But get past security and it feels like something out of “The Matrix” — a long white hallway leads to row after row of blinking servers. They’re extremely well protected, says staff engineer Courtney Thompson:

“Laser grid-based systems on penetrations on the outside of our walls. Kevlar bullet-proofing anywhere there is a window. We like to show people we go to the nth degree to make sure our clients’ data is secure.”

The clients that use Green House Data’s cloud hosting services include New Belgium Brewing Company, the National Outdoor Leadership School, and now, the state of Wyoming.

“We are getting higher quality servers, higher quality data protection,” says Wyoming Chief Information Officer Flint Waters. “So it’s more economical for us, but it’s also far more bang for the buck.”

Waters is leading the transition of most of the state’s data from state-owned servers to the cloud — space on the Internet rented from big data companies, like a giant version of Dropbox or Google Drive. Pennsylvania is also moving government data to the cloud.

Waters says there are lots of benefits: He gets access to the very best IT professionals, and the state only has to pay for the storage it needs. He says there’s no way Wyoming can compete with companies that manage data for a living.

“When it comes time to put together a bunch of new trucks for our fleet, we don’t say, ‘Let’s put together a factory and assemble trucks.’ We look at GM, Ford, Chrysler. And this is a very similar paradigm,” Waters says.

While many states are looking into the cloud, a nationwide survey last year found that most are worried it could violate privacy laws. Waters says he understands the concern, but it is silly to think that government-owned servers are any safer.

“Folks say, ‘It’s more secure because I control the server.’ Well, yeah, but I can pick it up and walk out to my car with it. And that citizen data isn’t secure anymore.”

Electronic Frontier Foundation attorney Lee Tien isn’t convinced. “If you are controlling your own data center, you have the control that matches your responsibility,” he says. “When you move into the cloud, something could go wrong.”

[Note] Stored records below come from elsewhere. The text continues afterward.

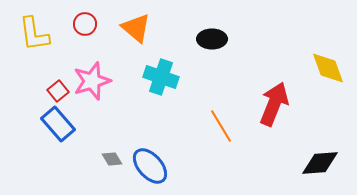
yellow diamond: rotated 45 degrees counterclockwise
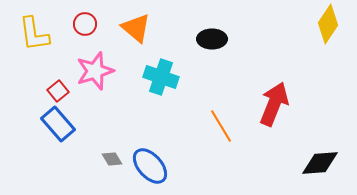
yellow diamond: moved 44 px up; rotated 54 degrees clockwise
pink star: moved 3 px right, 10 px up
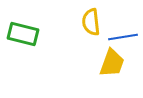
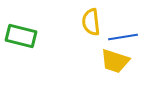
green rectangle: moved 2 px left, 2 px down
yellow trapezoid: moved 3 px right, 2 px up; rotated 88 degrees clockwise
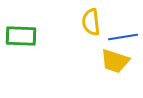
green rectangle: rotated 12 degrees counterclockwise
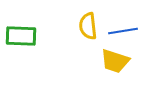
yellow semicircle: moved 3 px left, 4 px down
blue line: moved 6 px up
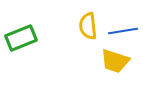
green rectangle: moved 2 px down; rotated 24 degrees counterclockwise
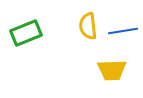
green rectangle: moved 5 px right, 5 px up
yellow trapezoid: moved 3 px left, 9 px down; rotated 20 degrees counterclockwise
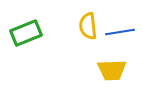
blue line: moved 3 px left, 1 px down
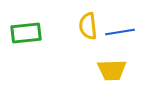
green rectangle: rotated 16 degrees clockwise
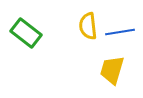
green rectangle: rotated 44 degrees clockwise
yellow trapezoid: rotated 108 degrees clockwise
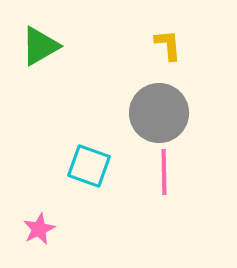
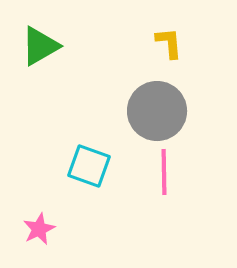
yellow L-shape: moved 1 px right, 2 px up
gray circle: moved 2 px left, 2 px up
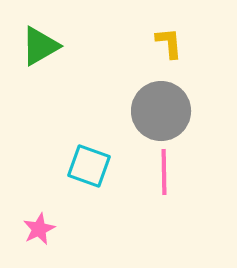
gray circle: moved 4 px right
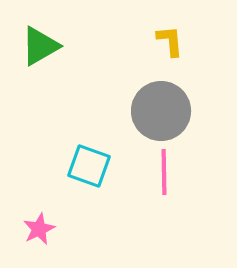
yellow L-shape: moved 1 px right, 2 px up
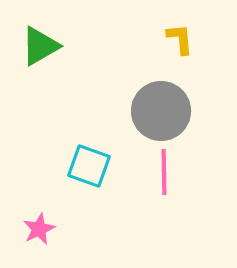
yellow L-shape: moved 10 px right, 2 px up
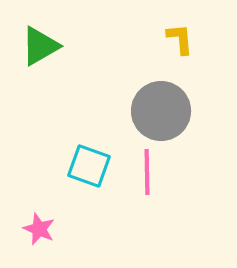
pink line: moved 17 px left
pink star: rotated 24 degrees counterclockwise
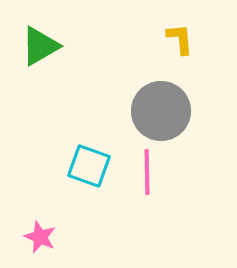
pink star: moved 1 px right, 8 px down
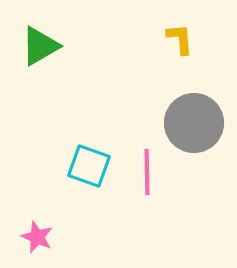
gray circle: moved 33 px right, 12 px down
pink star: moved 3 px left
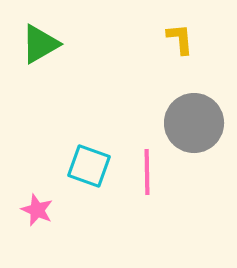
green triangle: moved 2 px up
pink star: moved 27 px up
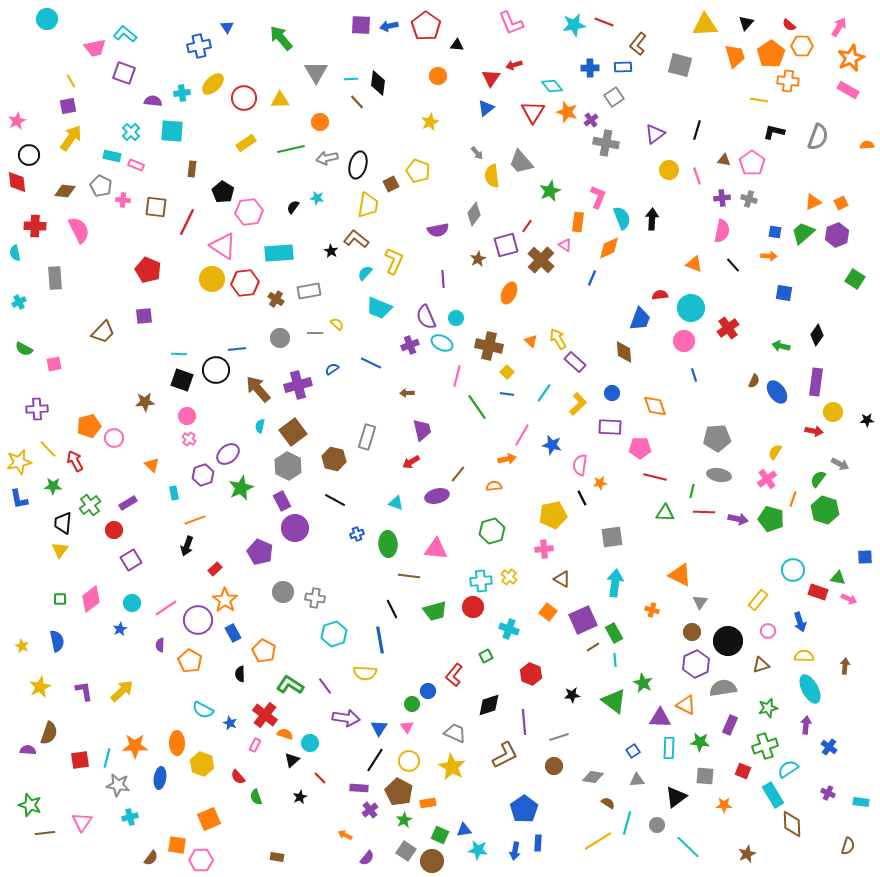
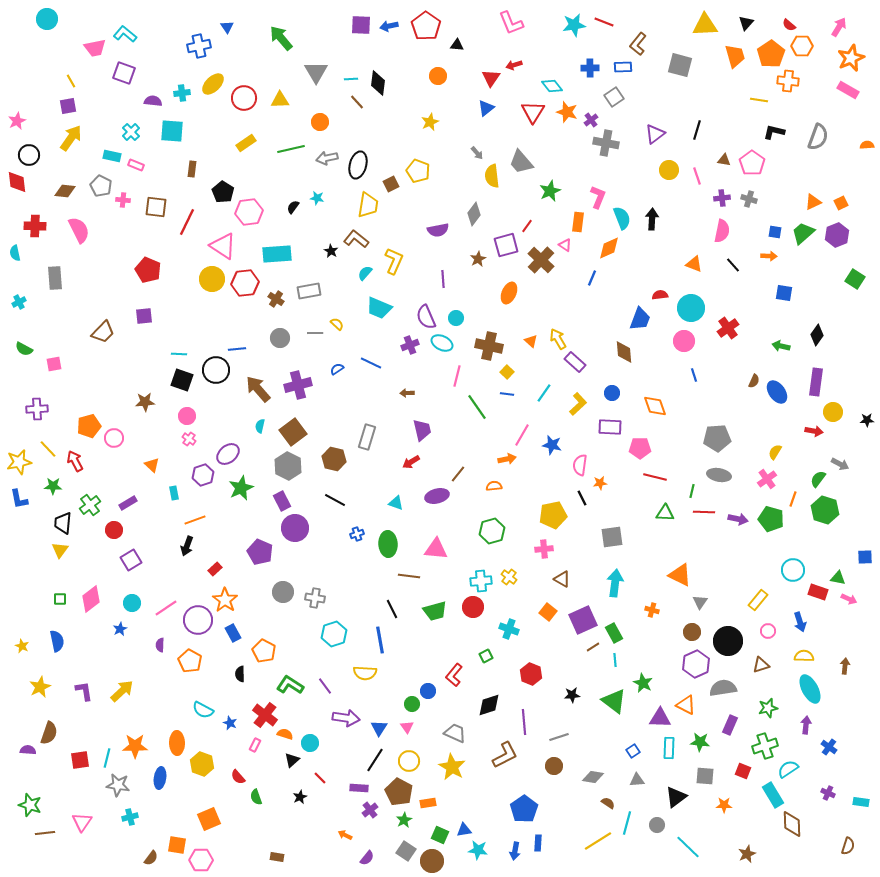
cyan rectangle at (279, 253): moved 2 px left, 1 px down
blue semicircle at (332, 369): moved 5 px right
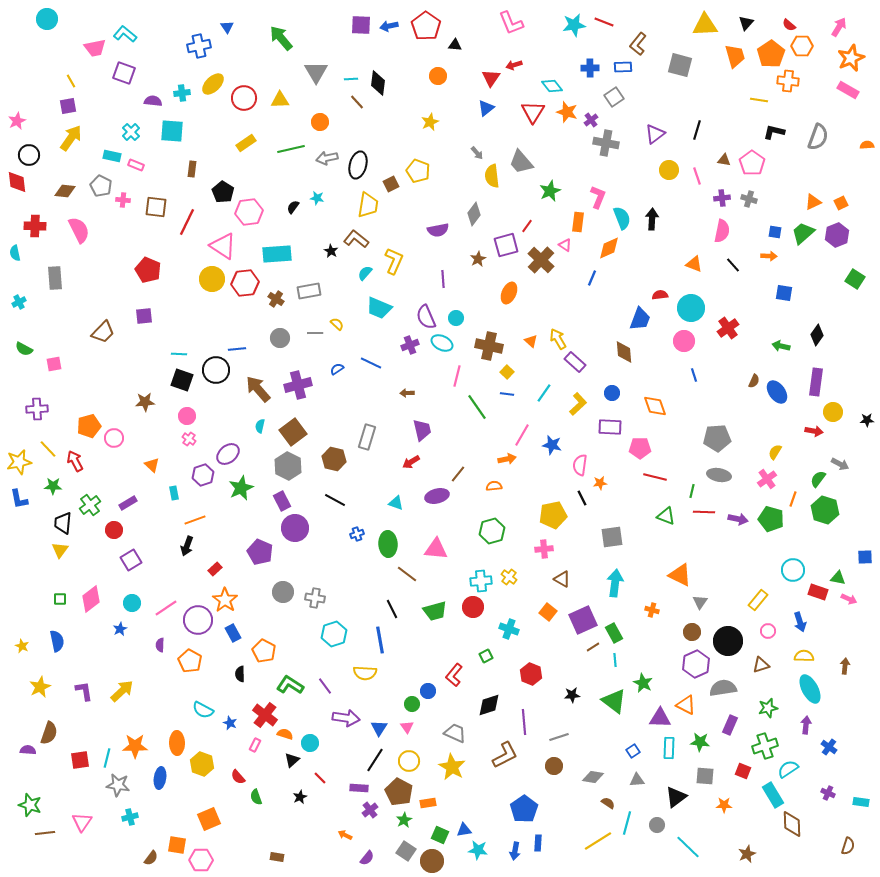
black triangle at (457, 45): moved 2 px left
green triangle at (665, 513): moved 1 px right, 3 px down; rotated 18 degrees clockwise
brown line at (409, 576): moved 2 px left, 2 px up; rotated 30 degrees clockwise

Tien points to an example out of California as a reason to worry. School kids in that state use a cloud service called Google Apps for Education. But last spring, it came out that Google had been clandestinely mining their emails for ad research.

Tien says governments need to be good stewards of their citizens’ data. “There is a tendency for there not to be whole lot of public oversight over these kinds of decisions, even when they can be quite fateful for everyone involved.”

For small governments, navigating the world of cloud computing can be confusing. Thankfully, there is Australia.

“Australia has always been a country where the citizens have valued their privacy,” says John Sheridan, Australia’s information minister.

The Australian government is moving a lot of information onto the cloud, too, and last year it came out with one of the most extensive guides to data privacy out there.

Sheridan says government cloud computing contracts need to be able to hold private companies accountable. “We need to look at their security. So we don’t want someone hacking our websites or doing those sorts of things.”

And, Sheridan says, if there is a hack, governments need to be sure they know about it, and know how it’ll be fixed.

In Cheyenne, Courtney Thompson would be one of those fixers if something went wrong. Pointing at the banks of humming servers, he says Wyoming is just the beginning for states heading to the cloud.

“Massive data centers like this, they’re the future of computing.”